▶ _Records supplied_:
▼▼▼

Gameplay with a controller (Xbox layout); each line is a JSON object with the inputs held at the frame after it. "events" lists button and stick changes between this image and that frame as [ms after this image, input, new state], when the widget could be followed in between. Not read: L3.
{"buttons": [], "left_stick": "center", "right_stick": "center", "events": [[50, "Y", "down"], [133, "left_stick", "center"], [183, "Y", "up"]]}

▲▲▲
▼▼▼

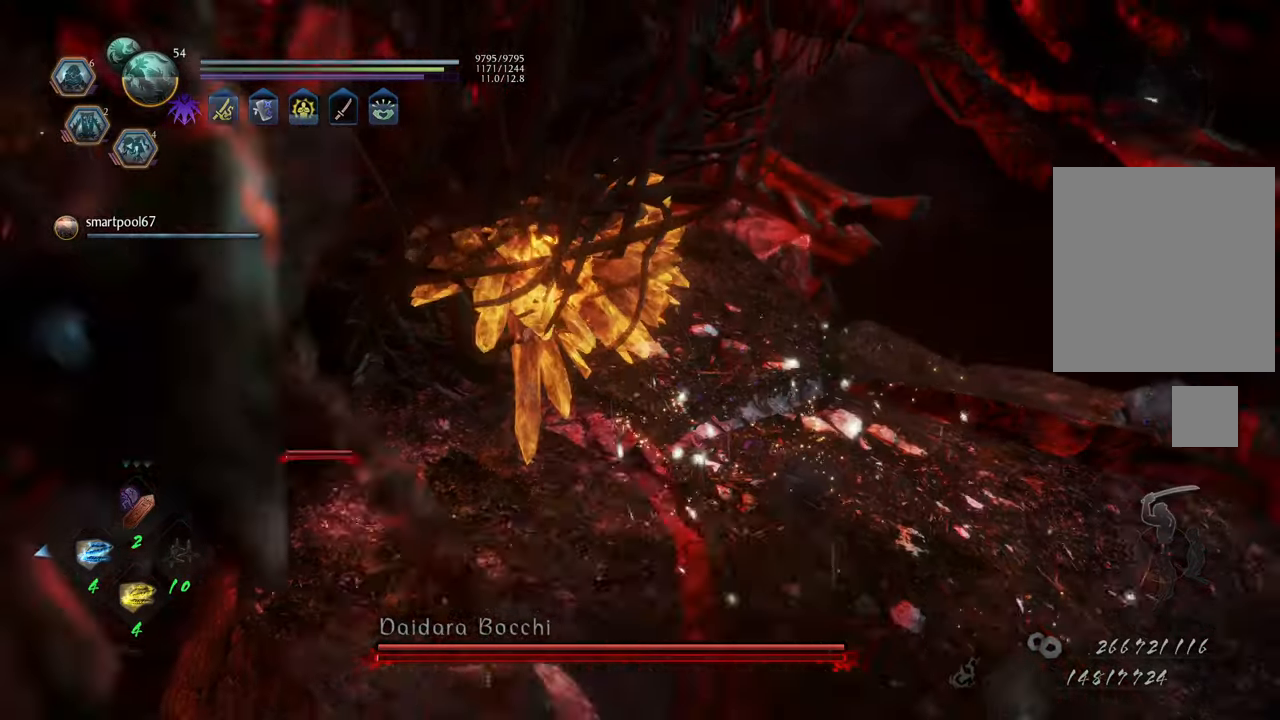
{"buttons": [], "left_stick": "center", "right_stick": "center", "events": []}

▲▲▲

▶ _Problem requirements_:
Report each line in the data above that holds the word "center" by copying it.

▶ _Task solution_:
{"buttons": [], "left_stick": "center", "right_stick": "center", "events": [[50, "Y", "down"], [133, "left_stick", "center"], [183, "Y", "up"]]}
{"buttons": [], "left_stick": "center", "right_stick": "center", "events": []}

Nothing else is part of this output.